Эта выдуманная природа искусства вкоренилась в сознании Сальери. Потому что у него такое сознание. Сознание, в котором прочно удерживается лишь прагматическая, своекорыстная мысль.
Эгоцентризм, любовь к себе у Сальери столь безграничны, или столь для него органичны, что если ему откроется когда-нибудь, что природа искусства – иная, чем как представлял он себе; что искусство вовсе не озабочено судьбой честолюбивого труженика, судьбою именно и лично Сальери, он убьет не себя, потерпевшего поражение, – он убьет торжествующее искусство, то есть живого носителя его. Чтобы тот стал – «как труп».
Какое уж тут «самоотвержение»? Тут – отвержение хоть бы и целого мира ради самоутверждения, ради себя, ради своей «правоты» и славы! «Самоотвержение» Сальери следует понимать как систему сравнительно малых, физических и бытовых жертв – ради большой и вполне ощутимой выгоды – славы. Это «любовь горящая» – ради награды. Это некая коммерческая сделка, предполагающая, впрочем, справедливость, но – слишком арифметическую справедливость: получить не меньше, чем потратил или отдал…
Однако мир стоит, «держится» отнюдь не на арифметической справедливости. В этом «расчетном», бухгалтерском смысле он даже и прямо несправедлив! Точно так же, как мир, «несправедливо», своевольно искусство. Поздно, поздно, лишь в связи с расцветом гения Моцарта начинает догадываться Сальери, что искусство (да и само «небо») – неразумно, «несправедливо», «неправо»:
«Небо» отвергло «договор», предложенный ему некогда «честным» Сальери: за труды, усердие и даже моления не наградило его «священным даром», «бессмертным гением». Вот откуда богоборческий, внешне трагический и глубокий, а на деле грубо рационалистический, грубо атеистический, сухой афоризм: «…Нет правды на земле. Но правды нет – и выше»! Не забудем, что это говорит не Пушкин, а Сальери. Что это скептицизм, «нигилизм» не Пушкина, а его героя: да не поддастся читатель той аберрации, о которой шла речь!

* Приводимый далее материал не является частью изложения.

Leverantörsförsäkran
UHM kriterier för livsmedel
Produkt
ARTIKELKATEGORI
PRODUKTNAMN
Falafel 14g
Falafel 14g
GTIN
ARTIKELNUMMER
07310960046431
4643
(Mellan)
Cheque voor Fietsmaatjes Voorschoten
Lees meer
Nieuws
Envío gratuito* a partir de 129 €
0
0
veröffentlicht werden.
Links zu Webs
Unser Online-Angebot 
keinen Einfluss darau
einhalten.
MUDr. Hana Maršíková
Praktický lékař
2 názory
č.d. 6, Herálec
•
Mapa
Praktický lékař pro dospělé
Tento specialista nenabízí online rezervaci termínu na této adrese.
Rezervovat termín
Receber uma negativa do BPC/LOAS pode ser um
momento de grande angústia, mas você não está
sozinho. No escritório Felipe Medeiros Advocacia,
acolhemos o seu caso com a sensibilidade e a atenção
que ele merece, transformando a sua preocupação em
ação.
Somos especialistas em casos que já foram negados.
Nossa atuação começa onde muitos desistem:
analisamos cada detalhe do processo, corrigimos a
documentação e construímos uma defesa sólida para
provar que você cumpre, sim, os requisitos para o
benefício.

Для Сальери невозможна вера, вера-любовь к «небу» или искусству, ибо для него недействительно то, что не подчиняется логике, неподвластно «алгебре», ученому исчисленью. Правда, верховная правда – точно как и искусство, – по Сальери, имеет бытие в том случае, когда дает гарантии лично ему, Сальери. Когда вписывает в себя то, что желаемо им, Сальери. Что «заслужено» им – его усердием и трудами, меру которых, как и меру награды за них, он. Сальери, устанавливает сам. Правда отсчитывается от интересов Сальери, заслоняющих или подменяющих, в глазах героя, весь объективный мир. Отсюда и некая пародийность трагического «откровения» Сальери: «…Но правды нет – и выше». Пародийность, проясняющаяся с постижением этого характера.